*** Opening DATASET RECORDS ***
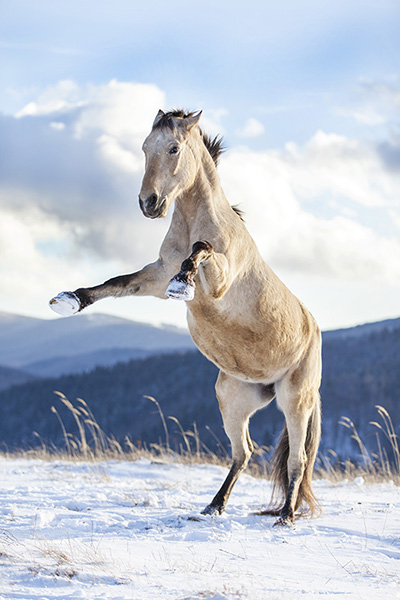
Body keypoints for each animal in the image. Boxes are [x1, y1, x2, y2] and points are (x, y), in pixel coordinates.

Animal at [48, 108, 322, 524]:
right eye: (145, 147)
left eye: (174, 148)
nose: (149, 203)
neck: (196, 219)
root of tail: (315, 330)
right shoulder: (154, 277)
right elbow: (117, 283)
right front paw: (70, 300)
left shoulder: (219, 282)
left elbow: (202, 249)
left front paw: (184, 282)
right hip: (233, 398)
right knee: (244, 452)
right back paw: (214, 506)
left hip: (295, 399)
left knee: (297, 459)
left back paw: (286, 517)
*** Closing DATASET RECORDS ***
*** Opening DATASET RECORDS ***
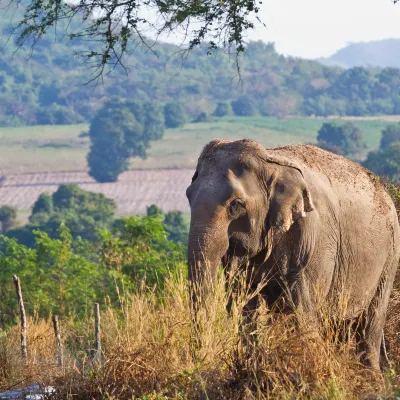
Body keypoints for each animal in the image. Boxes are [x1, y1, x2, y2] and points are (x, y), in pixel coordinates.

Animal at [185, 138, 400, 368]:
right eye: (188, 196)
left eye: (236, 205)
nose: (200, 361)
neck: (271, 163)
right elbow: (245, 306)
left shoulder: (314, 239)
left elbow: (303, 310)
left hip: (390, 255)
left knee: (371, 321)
*** Closing DATASET RECORDS ***
PROMPT: Using the data above, reproduce exactly the lines between those holding "neck: (196, 219)" and "left back paw: (286, 517)", inclusive, and no others.

EXERCISE RESPONSE:
neck: (196, 219)
root of tail: (315, 330)
right shoulder: (154, 277)
right elbow: (117, 283)
right front paw: (70, 300)
left shoulder: (219, 282)
left elbow: (202, 249)
left front paw: (184, 282)
right hip: (233, 398)
right knee: (244, 452)
right back paw: (214, 506)
left hip: (295, 399)
left knee: (297, 459)
left back paw: (286, 517)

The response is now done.